I think this actually gets to the heart of one of the big problems with this stu...

seanhunter · 2023-08-18T06:33:01

To make this more concrete:

1. They don't establish correlation of the ChatGPT impersonations of Republicans and Democrats with the real views of actual Republicans and Democrats. They should have had a representative sample of each actually do the compass test and compared the distributions of those with the distributions of the impersonation results to ensure they are calibrated. As such they are at best showing that on this test, ChatGPT's answers are more like the answers chatgpt gives when it impersonates a Democrat and less like when chatgpt impersonates a Republican. This doesn't say anything at all about true bias, just about how chatgpt impersonates groups.

2. Say chatgpt's impersonations are calibrated to real democrat and republican views (ie ignore 1). They seem to assume non-bias means equidistance from the republican and democrat positions in lots of important ways. eg "If ChatGPT is non-biased, we would expect that the answers from its default do not align neither with the Democrat nor the Republican impersonation, meaning that 𝛽1 = 0 for any impersonation" well, no. Bias isn't a function of what Democrats or Republicans think, bias is lack of actual neutrality in some sort of Platonic sense. Ie if this questionnaire was 100% calibrated then neutrality would be the origin of the coordinates.
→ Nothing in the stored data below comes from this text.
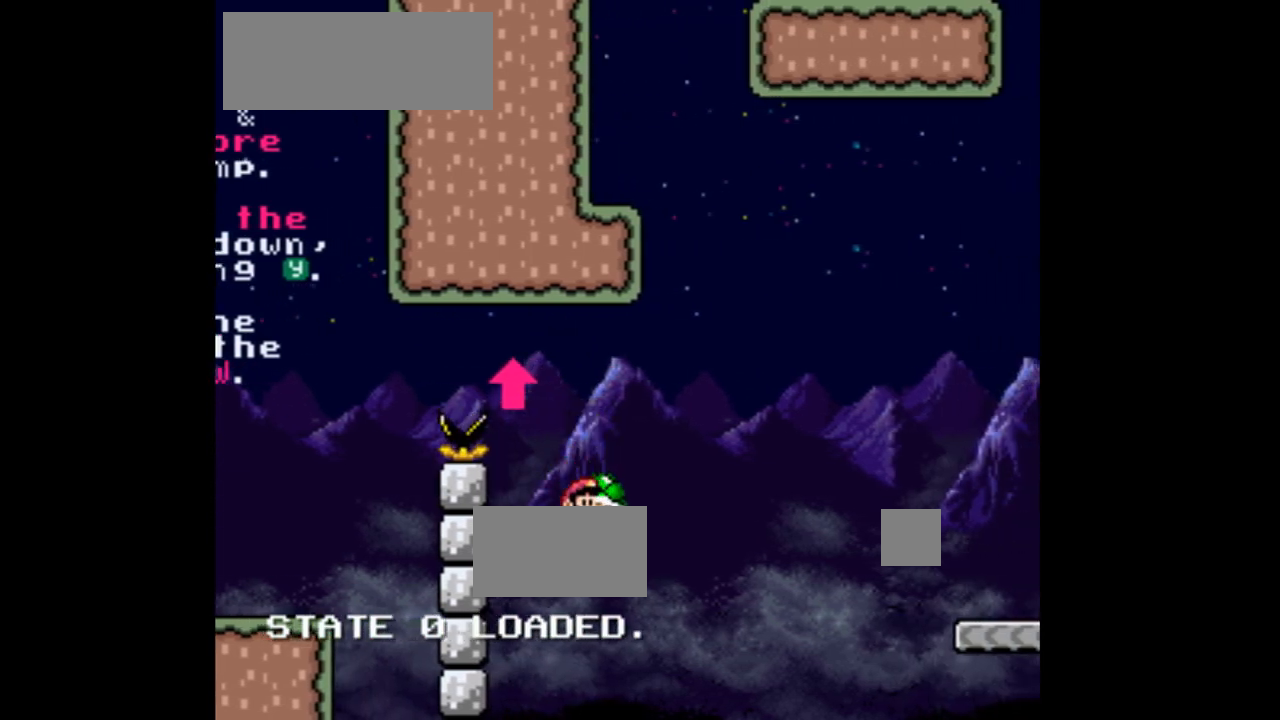
{"dt_ms": 500, "buttons": ["Y", "DPAD_LEFT"], "events": [[33, "B", "up"], [33, "DPAD_RIGHT", "up"], [33, "Y", "down"], [233, "B", "down"], [233, "DPAD_RIGHT", "down"], [233, "Y", "up"], [267, "Y", "down"], [333, "B", "up"], [400, "DPAD_RIGHT", "up"], [433, "DPAD_LEFT", "down"]]}
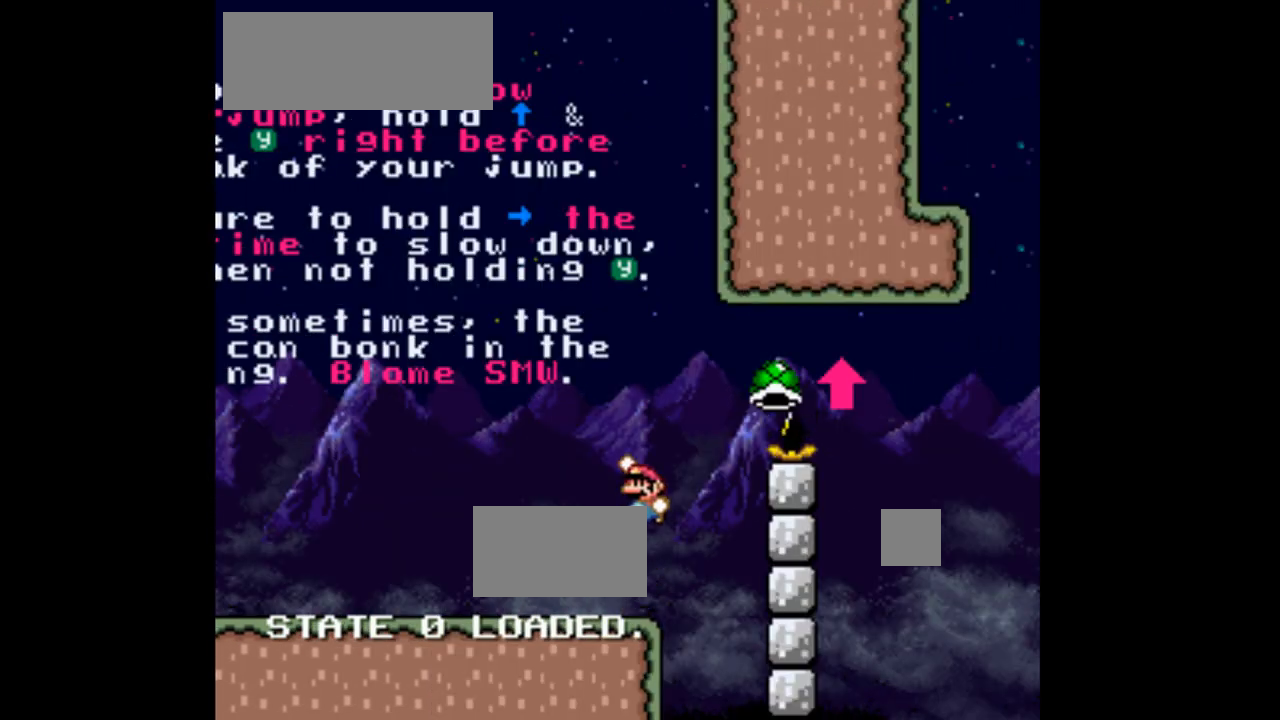
{"dt_ms": 500, "buttons": ["Y"], "events": [[433, "DPAD_LEFT", "up"]]}
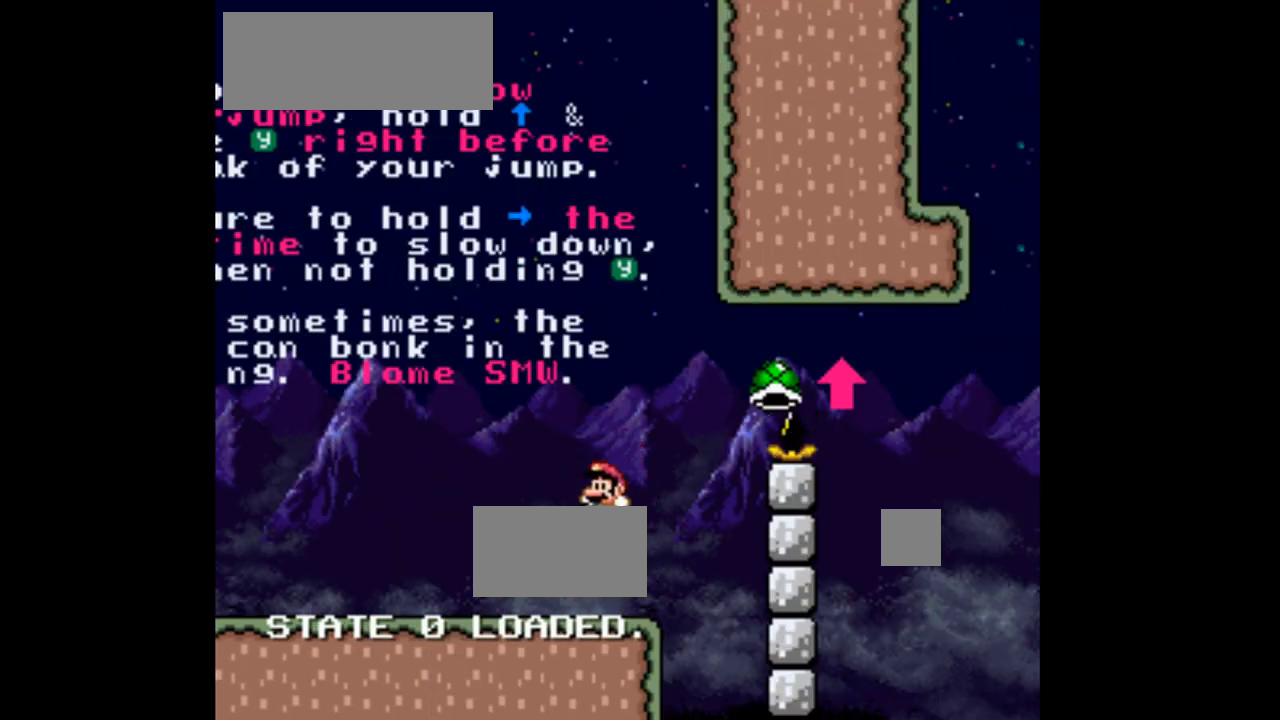
{"dt_ms": 500, "buttons": ["Y", "DPAD_RIGHT"], "events": [[67, "DPAD_RIGHT", "down"]]}
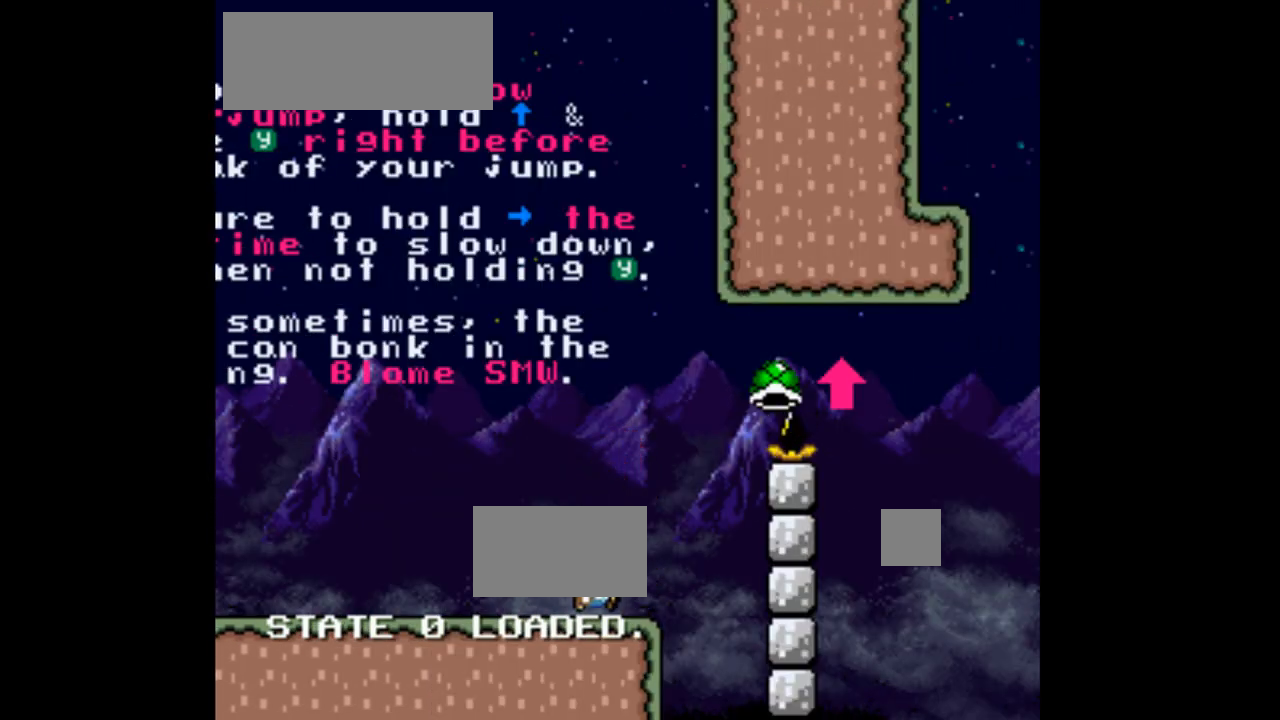
{"dt_ms": 500, "buttons": ["B", "Y", "DPAD_UP", "DPAD_RIGHT"], "events": [[300, "B", "down"], [500, "DPAD_UP", "down"]]}
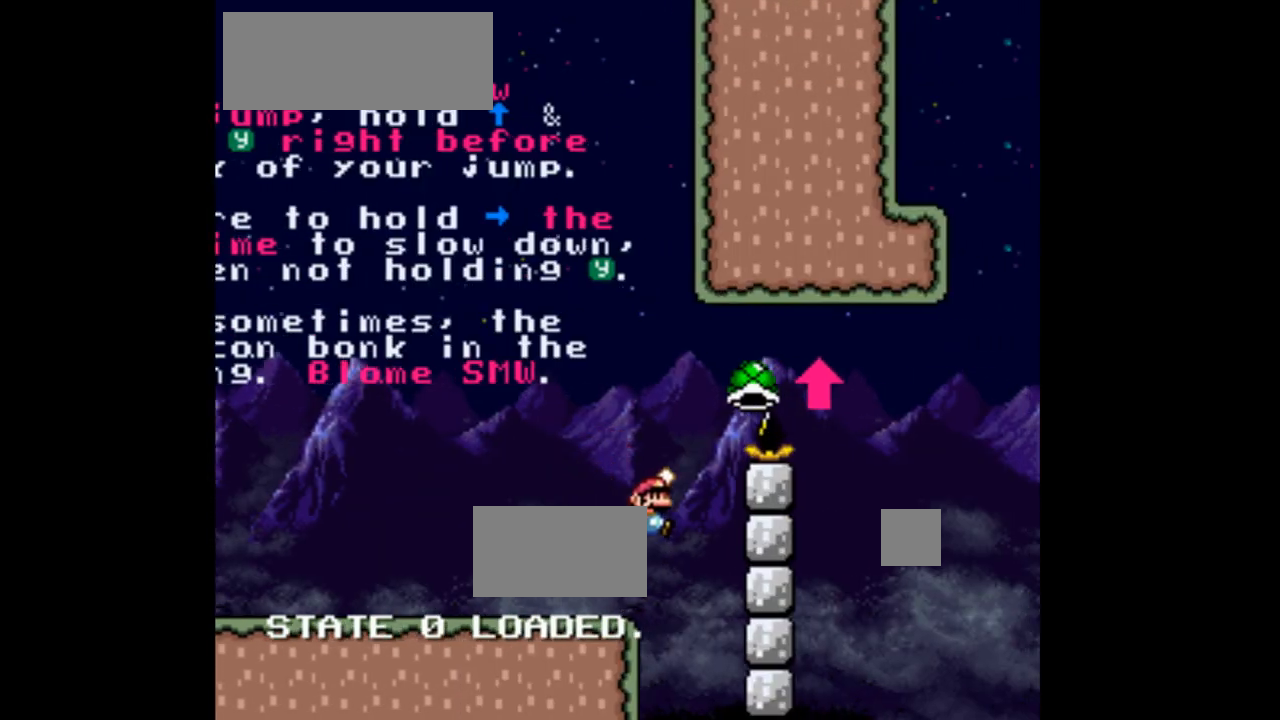
{"dt_ms": 500, "buttons": ["B", "Y", "DPAD_UP"], "events": [[400, "DPAD_RIGHT", "up"]]}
Given that, say democrats currently have a default position that is more extreme in one or other (or all) dimensions on this questionnaire than Republicans, then a neutral position would be closer to the Republican position and vice versa. If uncomfortable with the abstract definition of neutrality here then maybe a better one would be to pick a third representative sample of politically neutral people and calibrate their views relative to the test. Then neutrality or bias would be distance from this group not distance from the centroid between Democrats and Republicans.

3. These problems (1&2) are repeated in the "Professions" section, and compounded by a slightly weird inference about referencing the population mean (Republican/Democrat) of each group without calibrating any of the actual responses with any actual real person's responses (ie still just comparing chatgpt to itself impersonating someone).

4. They say they checked the Political Compass test versus IDR Labs Political Coordinates test "as a robustness test", but don't show any results from IDR labs or comparison between the result sets. That seems very odd.

I personally think this topic is very important so I find this all in all to be an extremely disappointing paper, which will nevertheless no doubt garner significant press attention without people actually reading it or trying to understand the methodology or conclusions.